▸ EXERCISE GOAL:
Down to the last line below, repeat the entries word for word and drop the pictures.

Camera intrinsics data:
-- Opening Marker --

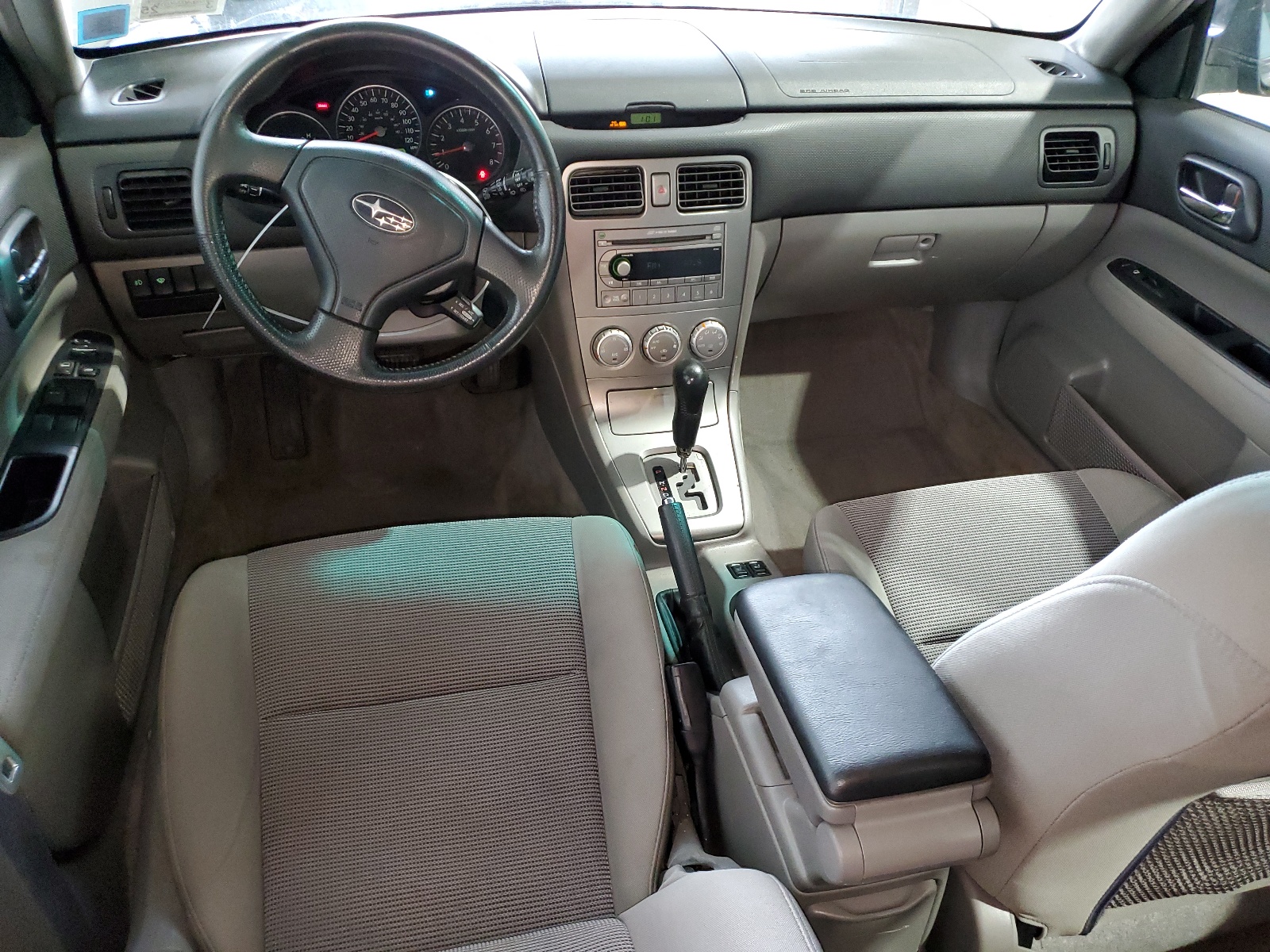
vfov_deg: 53.1
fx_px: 954
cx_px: 635
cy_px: 476
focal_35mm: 26
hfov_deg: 67.3
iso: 384
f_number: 1.5
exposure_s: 1/60.2
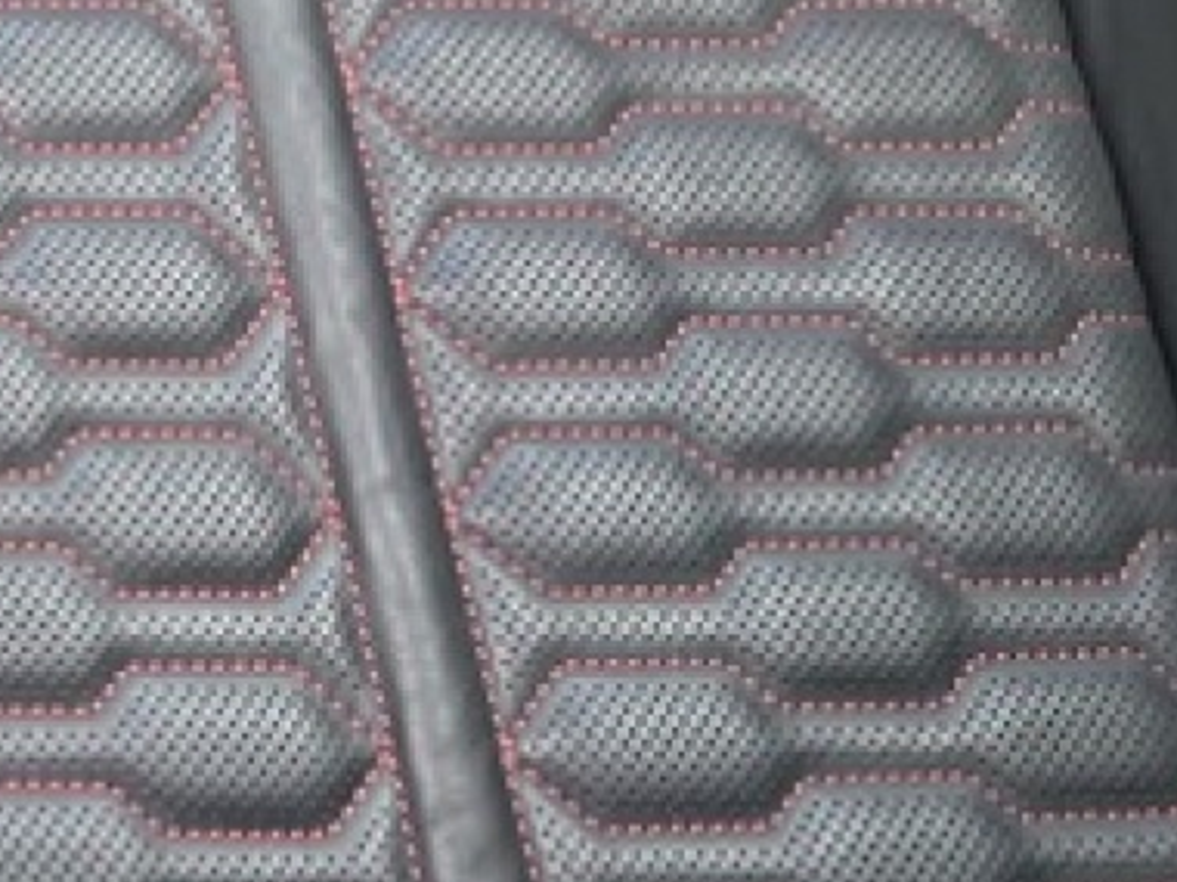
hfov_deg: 11.7
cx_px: -1657
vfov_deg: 9.5
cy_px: -1281
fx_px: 4658
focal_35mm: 137
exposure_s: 1/123
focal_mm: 5.1
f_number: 1.6
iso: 32
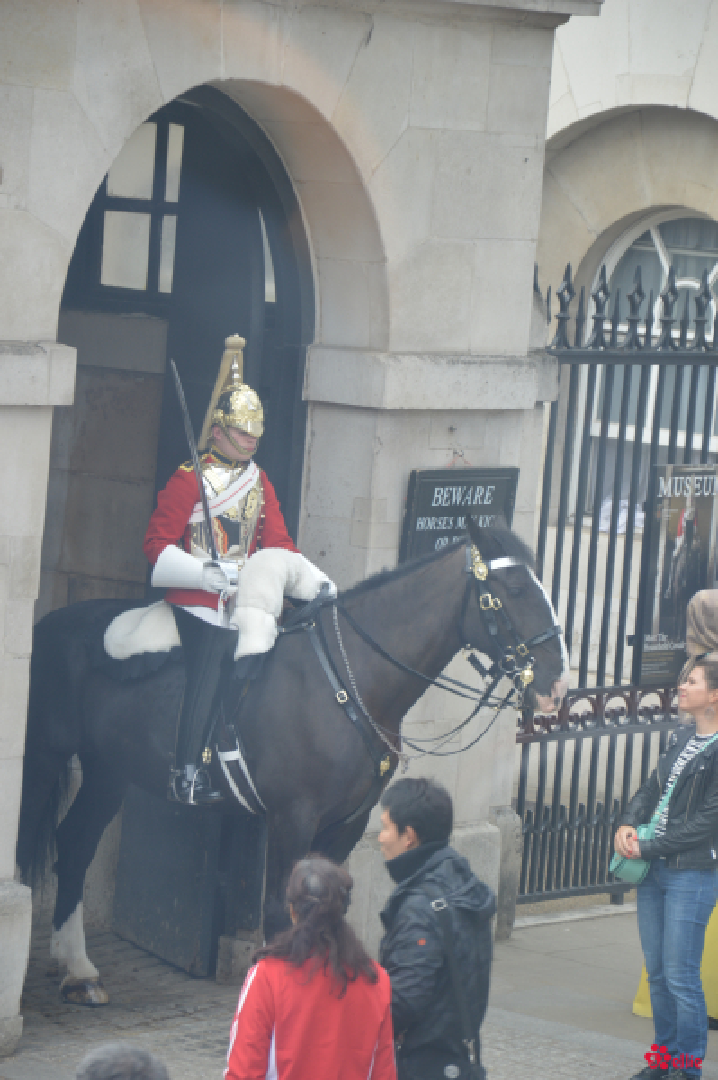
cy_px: 540
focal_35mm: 158
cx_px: 359
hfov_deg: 8.7
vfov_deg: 13.1
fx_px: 4720
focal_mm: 105
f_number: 5.6
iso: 110
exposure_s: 1/125
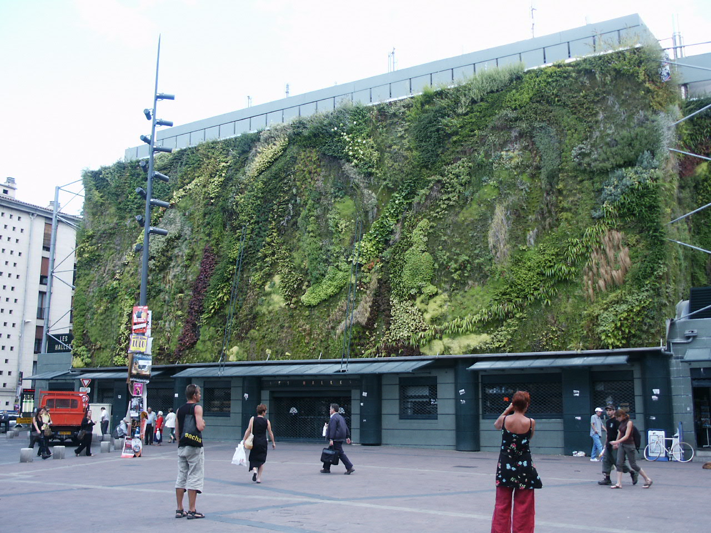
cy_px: 266
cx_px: 356
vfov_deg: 40.7
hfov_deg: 52.6
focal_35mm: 35
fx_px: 719
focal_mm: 7.18
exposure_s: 1/125
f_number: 3
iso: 64
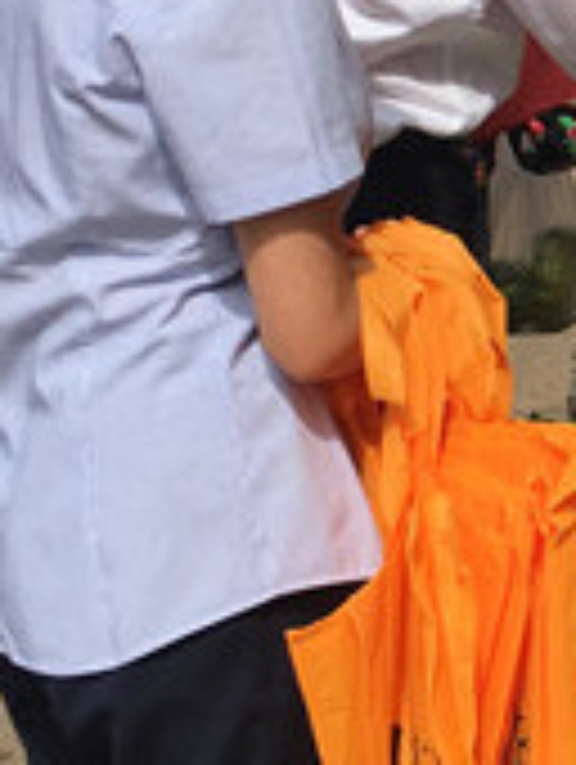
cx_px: 950
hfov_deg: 12.2
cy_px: 4
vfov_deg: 16.9
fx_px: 2523
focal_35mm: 114
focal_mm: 4.15
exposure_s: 1/769
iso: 25
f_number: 2.2
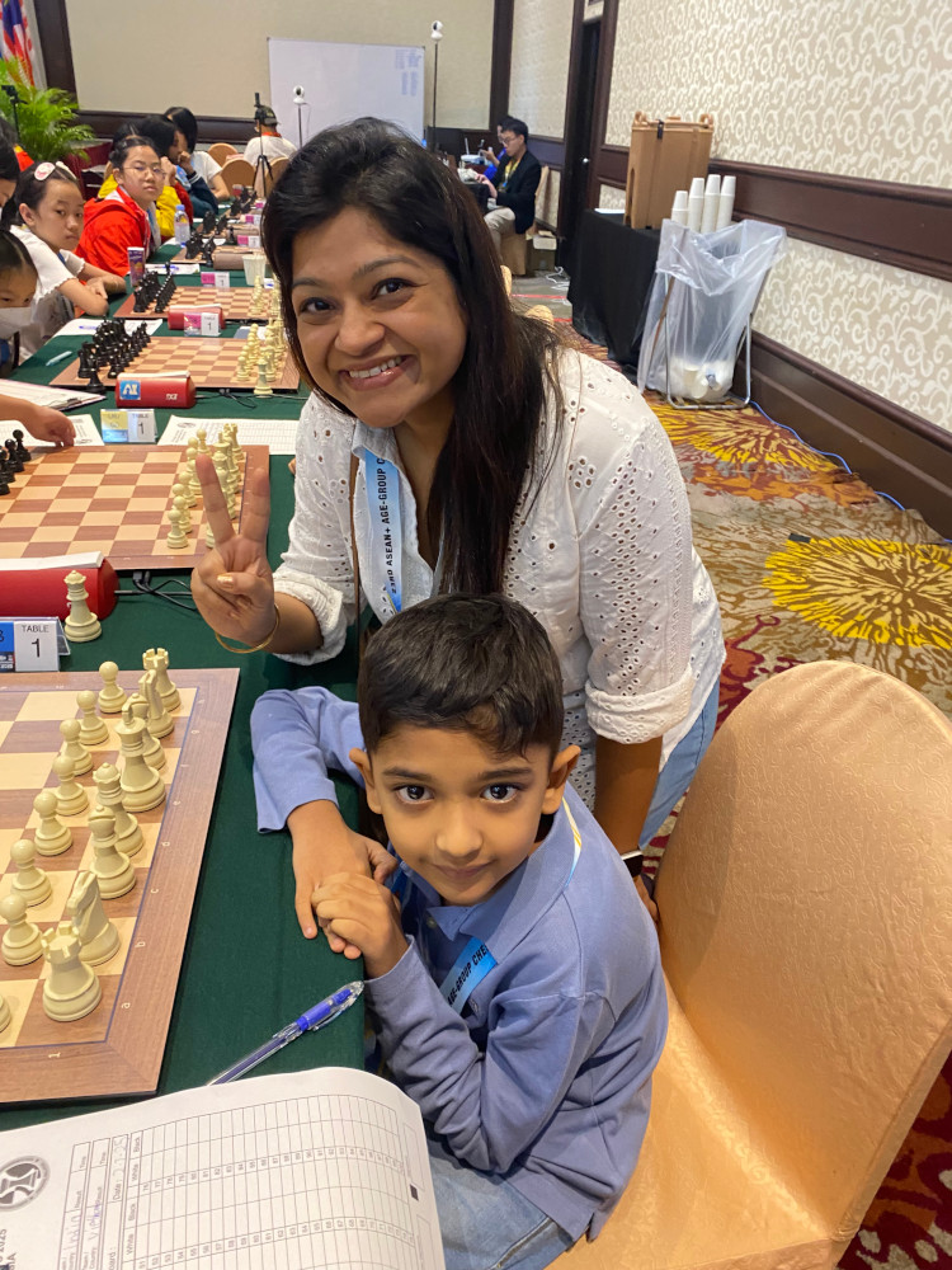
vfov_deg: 67.3
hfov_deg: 53.1
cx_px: 476
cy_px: 635
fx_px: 953
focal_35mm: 26
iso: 320
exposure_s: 1/50
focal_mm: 4.25
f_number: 1.8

-- Closing Marker --

▸ COMPLETED TASK:
vfov_deg: 53.1
fx_px: 954
cx_px: 635
cy_px: 476
focal_35mm: 26
hfov_deg: 67.3
iso: 384
f_number: 1.5
exposure_s: 1/60.2
hfov_deg: 11.7
cx_px: -1657
vfov_deg: 9.5
cy_px: -1281
fx_px: 4658
focal_35mm: 137
exposure_s: 1/123
focal_mm: 5.1
f_number: 1.6
iso: 32
cy_px: 540
focal_35mm: 158
cx_px: 359
hfov_deg: 8.7
vfov_deg: 13.1
fx_px: 4720
focal_mm: 105
f_number: 5.6
iso: 110
exposure_s: 1/125
cy_px: 266
cx_px: 356
vfov_deg: 40.7
hfov_deg: 52.6
focal_35mm: 35
fx_px: 719
focal_mm: 7.18
exposure_s: 1/125
f_number: 3
iso: 64
cx_px: 950
hfov_deg: 12.2
cy_px: 4
vfov_deg: 16.9
fx_px: 2523
focal_35mm: 114
focal_mm: 4.15
exposure_s: 1/769
iso: 25
f_number: 2.2
vfov_deg: 67.3
hfov_deg: 53.1
cx_px: 476
cy_px: 635
fx_px: 953
focal_35mm: 26
iso: 320
exposure_s: 1/50
focal_mm: 4.25
f_number: 1.8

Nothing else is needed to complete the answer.